**EXERCISE OBJECTIVE**
Apart from the pictures, which must be omitted, restate the data exactly.

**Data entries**
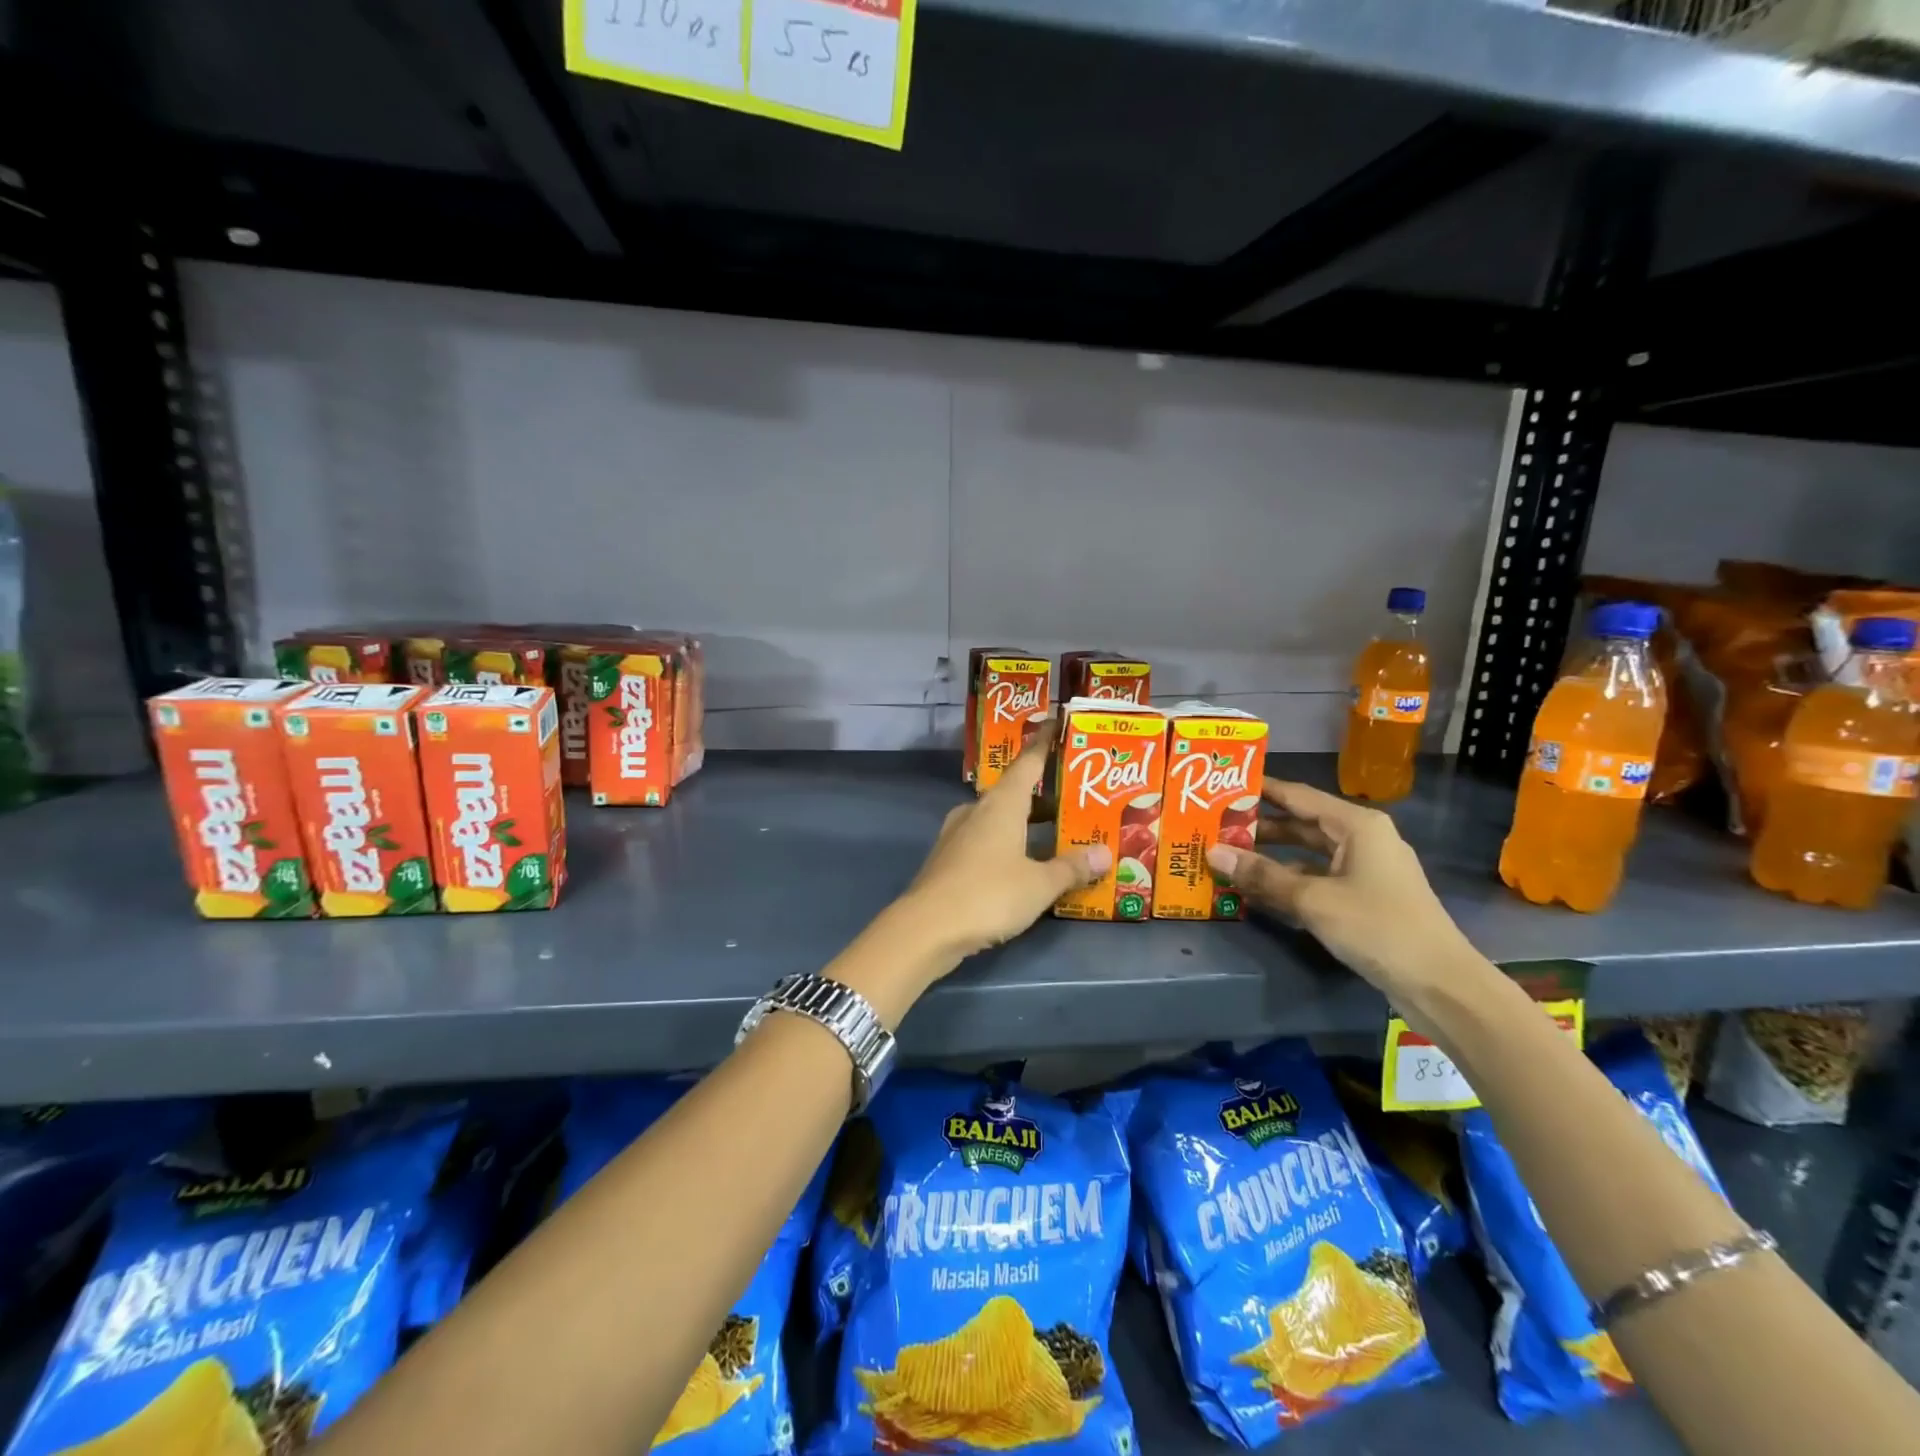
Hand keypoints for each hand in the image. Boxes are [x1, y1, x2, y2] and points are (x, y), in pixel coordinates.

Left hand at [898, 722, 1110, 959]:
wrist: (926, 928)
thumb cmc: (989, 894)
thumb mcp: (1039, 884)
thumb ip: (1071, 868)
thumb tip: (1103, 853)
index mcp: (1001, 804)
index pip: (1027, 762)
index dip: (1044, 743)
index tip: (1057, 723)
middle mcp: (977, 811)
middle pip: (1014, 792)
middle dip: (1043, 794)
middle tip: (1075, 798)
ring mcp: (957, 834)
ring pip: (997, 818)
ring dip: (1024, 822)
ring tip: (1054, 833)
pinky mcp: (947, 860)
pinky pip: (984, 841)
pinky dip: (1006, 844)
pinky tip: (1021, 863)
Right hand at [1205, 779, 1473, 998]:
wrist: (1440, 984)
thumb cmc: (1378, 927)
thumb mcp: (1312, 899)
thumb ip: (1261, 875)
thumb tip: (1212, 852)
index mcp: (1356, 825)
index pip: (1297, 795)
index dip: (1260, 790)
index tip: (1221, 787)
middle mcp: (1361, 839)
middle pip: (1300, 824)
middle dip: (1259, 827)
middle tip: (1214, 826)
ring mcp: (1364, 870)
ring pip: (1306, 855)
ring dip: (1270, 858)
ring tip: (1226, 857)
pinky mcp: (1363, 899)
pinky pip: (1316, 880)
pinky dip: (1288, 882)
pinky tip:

**RESULT OF THE EXERCISE**
Hand keypoints for each hand in the image. Boxes are [x1, y1, x2, y2] and points are (x, y), in pixel coordinates.

Left hand at [898, 722, 1110, 959]:
wrist: (926, 928)
thumb cmc: (989, 894)
thumb mcp: (1039, 884)
thumb ip: (1071, 868)
thumb tip: (1103, 853)
index mcp: (1001, 804)
index pip: (1027, 762)
index dip: (1044, 743)
index tip: (1057, 723)
middle mcp: (977, 811)
middle pip: (1014, 792)
middle dip: (1043, 794)
middle tip: (1075, 798)
ring mcp: (957, 834)
ring pip: (997, 818)
ring dip: (1024, 822)
ring tip: (1054, 833)
pinky mcp: (947, 860)
pinky pip: (984, 841)
pinky dip: (1006, 844)
pinky tip: (1021, 863)
Right hand at [1205, 779, 1473, 998]:
wrist: (1440, 984)
thumb cmc: (1378, 927)
thumb mcp: (1312, 899)
thumb ip: (1261, 875)
thumb tip: (1212, 852)
index mcp: (1356, 825)
index pip: (1297, 795)
index dip: (1260, 790)
index tip: (1221, 787)
middle mcp: (1361, 839)
middle pip: (1300, 824)
middle dip: (1259, 827)
middle tip: (1214, 826)
ring mcp: (1364, 870)
ring pip: (1306, 855)
ring dip: (1270, 858)
ring tip: (1226, 857)
pinky mcp: (1363, 899)
pinky pip: (1316, 880)
pinky dip: (1288, 882)
pinky tip:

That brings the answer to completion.